HBO is premiering In Treatment tonight, but for my money, pop culture best explored psychiatry in Comedy Central’s Dr. Katz, Professional Therapist. Early reviews aren’t promising — here’s a slice of Slate’s take:
Adapted from an Israeli drama titled BeTipul, In Treatment (HBO, weeknights at 9:30 p.m. ET) follows Paul Weston, a psychotherapist played by Gabriel Byrne with the kind of conviction that can only come from an actor faced with ambitious hogwash. The show’s controlling gimmick dictates that it will air nightly for the next nine weeks, with Paul keeping regular appointments with the same patients each night of the week, except for Fridays, when he goes to see Dianne Wiest’s Dr. Toll, the Kupferberg to his Melfi. His nonadventures straddle the realms of the scarcely credible and the incredibly boring.
Another recent show exploiting the fragile mental state of fellow man is Celebrity Rehab. Must we, really, ogle people going through withdrawal? Is it really so fascinating to listen to their stories of broken homes, broken lives, and feed into their vainglorious attempts for one more shot at fame, succeeding only in pandering to the lowest common denominator?
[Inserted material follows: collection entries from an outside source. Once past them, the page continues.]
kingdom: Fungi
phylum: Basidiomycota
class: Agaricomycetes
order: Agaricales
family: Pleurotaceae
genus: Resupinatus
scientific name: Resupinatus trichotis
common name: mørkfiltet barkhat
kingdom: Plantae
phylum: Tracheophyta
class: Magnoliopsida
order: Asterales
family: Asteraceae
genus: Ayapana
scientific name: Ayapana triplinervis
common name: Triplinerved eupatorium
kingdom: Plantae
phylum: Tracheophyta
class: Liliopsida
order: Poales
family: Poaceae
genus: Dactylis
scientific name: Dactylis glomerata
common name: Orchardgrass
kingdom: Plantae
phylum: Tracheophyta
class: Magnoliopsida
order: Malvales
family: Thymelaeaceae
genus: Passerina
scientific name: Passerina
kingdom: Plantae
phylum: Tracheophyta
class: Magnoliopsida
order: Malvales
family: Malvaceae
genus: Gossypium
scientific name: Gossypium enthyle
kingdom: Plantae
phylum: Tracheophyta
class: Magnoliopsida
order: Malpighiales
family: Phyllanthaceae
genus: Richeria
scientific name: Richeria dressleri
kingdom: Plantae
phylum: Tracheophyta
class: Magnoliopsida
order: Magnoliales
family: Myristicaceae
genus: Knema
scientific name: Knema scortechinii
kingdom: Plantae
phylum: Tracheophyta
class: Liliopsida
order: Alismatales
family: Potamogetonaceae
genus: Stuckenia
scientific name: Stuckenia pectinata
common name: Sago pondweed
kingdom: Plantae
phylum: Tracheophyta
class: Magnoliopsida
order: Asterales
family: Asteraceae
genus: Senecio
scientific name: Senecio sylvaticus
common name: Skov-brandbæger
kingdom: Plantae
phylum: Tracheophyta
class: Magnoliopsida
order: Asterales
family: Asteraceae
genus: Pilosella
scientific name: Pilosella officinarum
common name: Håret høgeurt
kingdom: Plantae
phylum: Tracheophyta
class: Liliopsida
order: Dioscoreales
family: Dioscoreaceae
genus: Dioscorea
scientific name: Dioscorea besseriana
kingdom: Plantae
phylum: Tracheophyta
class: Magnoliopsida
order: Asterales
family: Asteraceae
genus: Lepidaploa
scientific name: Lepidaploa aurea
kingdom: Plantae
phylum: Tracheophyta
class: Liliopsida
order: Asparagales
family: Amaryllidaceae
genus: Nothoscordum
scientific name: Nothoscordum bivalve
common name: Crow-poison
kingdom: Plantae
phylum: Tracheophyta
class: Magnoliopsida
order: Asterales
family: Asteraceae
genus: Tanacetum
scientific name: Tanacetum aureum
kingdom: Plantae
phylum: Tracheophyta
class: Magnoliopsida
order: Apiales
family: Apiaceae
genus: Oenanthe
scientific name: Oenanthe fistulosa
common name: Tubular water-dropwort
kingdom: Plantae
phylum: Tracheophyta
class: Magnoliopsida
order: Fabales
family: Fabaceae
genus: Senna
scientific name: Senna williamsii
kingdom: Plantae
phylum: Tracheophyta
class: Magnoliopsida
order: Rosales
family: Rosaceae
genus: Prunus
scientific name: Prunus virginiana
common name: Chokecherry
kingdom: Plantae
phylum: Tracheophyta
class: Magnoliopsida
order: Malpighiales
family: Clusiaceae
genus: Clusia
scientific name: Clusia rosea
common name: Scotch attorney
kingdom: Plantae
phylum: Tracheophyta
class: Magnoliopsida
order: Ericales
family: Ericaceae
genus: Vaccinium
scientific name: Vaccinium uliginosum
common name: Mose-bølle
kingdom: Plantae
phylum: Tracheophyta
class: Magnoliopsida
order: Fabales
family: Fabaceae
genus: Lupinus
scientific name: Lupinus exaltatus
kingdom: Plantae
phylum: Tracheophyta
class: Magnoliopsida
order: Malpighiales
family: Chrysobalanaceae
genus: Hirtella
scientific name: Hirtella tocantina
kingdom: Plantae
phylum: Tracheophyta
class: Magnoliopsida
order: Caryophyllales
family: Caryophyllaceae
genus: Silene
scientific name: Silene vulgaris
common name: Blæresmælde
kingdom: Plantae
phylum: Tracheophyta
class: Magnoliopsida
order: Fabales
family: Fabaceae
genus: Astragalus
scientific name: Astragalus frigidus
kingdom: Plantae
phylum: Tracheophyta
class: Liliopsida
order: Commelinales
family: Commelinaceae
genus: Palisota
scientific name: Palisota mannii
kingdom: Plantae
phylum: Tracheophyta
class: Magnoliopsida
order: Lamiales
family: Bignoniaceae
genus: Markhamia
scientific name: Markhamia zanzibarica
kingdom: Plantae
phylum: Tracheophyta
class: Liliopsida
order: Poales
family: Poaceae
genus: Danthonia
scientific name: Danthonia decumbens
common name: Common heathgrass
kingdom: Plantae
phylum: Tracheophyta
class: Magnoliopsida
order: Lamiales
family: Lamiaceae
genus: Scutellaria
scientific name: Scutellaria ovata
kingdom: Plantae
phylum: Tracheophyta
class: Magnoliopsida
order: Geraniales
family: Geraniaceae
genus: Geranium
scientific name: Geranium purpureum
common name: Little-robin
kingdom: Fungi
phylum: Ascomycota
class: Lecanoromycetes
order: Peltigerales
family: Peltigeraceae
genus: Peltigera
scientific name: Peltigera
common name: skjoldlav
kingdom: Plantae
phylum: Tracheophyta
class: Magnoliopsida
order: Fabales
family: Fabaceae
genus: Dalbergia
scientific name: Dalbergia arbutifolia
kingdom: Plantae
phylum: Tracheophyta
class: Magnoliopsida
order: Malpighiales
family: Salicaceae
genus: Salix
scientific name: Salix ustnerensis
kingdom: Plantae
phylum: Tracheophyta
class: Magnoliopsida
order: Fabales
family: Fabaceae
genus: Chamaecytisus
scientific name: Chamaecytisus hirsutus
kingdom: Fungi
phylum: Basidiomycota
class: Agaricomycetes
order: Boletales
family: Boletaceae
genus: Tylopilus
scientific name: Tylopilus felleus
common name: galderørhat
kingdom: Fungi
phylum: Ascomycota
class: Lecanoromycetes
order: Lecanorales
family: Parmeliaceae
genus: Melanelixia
February 4, 2008 at 4:53 pm
I would be the last person to besmirch the marevelous Dr. Katz (In was, unbeknonwst to me at the time, his classmate at a small Vermont college). However, as a “professional therapist” myself – and one who is highly critical of the foibles and pretensions of that profession – I can’t agree with the derogatory takes on “In Treatment”. I find it an extremely compelling and well-drawn portrait of a situation I live every day. Yes, it is TV – one of the interesting (and perhaps disturbing) aspects of this is how little the acting interferes with being able to engage this as real. There may be some interesting discussions here to be had about to what extent patients and therapists are, in fact, actors while therapy, as well as ones about how many of the actors involved have been in therapy themselves. One thing is for sure, whoever wrote and directed this show KNOWS therapy from the inside – while I have some technical criticisms about Weston’s technique (he makes some first -year trainee mistakes), they are mistakes which many an exprienced therapist might make in a given situation (unlike the highly inept Dr. Melfi, who could only be seen as plausible as a depiction of ineptitude). Especially well-captured, I think, is a key element of therapy (from the therapist perspective), how interpetations are received by patients. A BIG potential mistake would have been to write this like a connected narrative – I think the way patient narratives shift at seemingly arbotrary points looks very much like the real thing – especially when the subject is changed following a therapist comment. As a clinician, I found myself attending to these shifts much as I would in a real session: was the subject change resistance to an interpretation or evidence that I was totally off the mark. I will be very interested to see what the consensus from the therapy and patient community will be (if any).